Getting image source signatures
Copying blob 7679c09af385 done  
Copying config 3567369c67 done  
Writing manifest to image destination
Storing signatures
hi

This time when Podman attempted to chown the /var/spool/mail directory and received an error, it ignored it and continued. HPC does not want users to have more than one UID, so this allows their users to run standard OCI images but not have to loosen their security settings at all. Note that this works fine as long as the only UID that you run inside of the container is the root of the container. If, for any reason, the process attempts to change UID to a UID not defined within the container, it will fail. Also, in most cases, all files in the image will be owned by the user. That user of the container has full read/write permissions on all content.

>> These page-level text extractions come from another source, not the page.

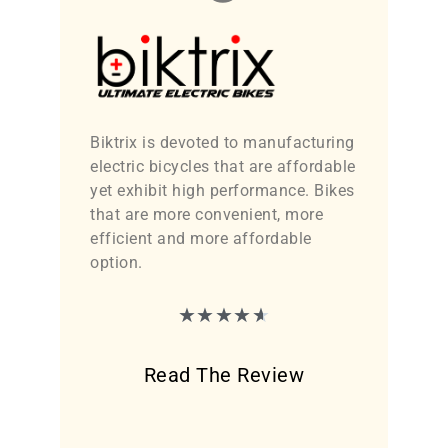
Biktrix is devoted to manufacturing
electric bicycles that are affordable
yet exhibit high performance. Bikes
that are more convenient, more
efficient and more affordable
option.
★
★
★
★
★
Read The Review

[ Getting started with containers? Check out this free course. Deploying containerized applications: A technical overview. ]

Wrap up

Podman administrators must be aware of what access levels are being granted. Ensure you understand the intent and function of /etc/subuid and /etc/subgid, and how they will impact container security.

Finally, use the ignore_chown_errors option with care. It was designed for HPC scenarios.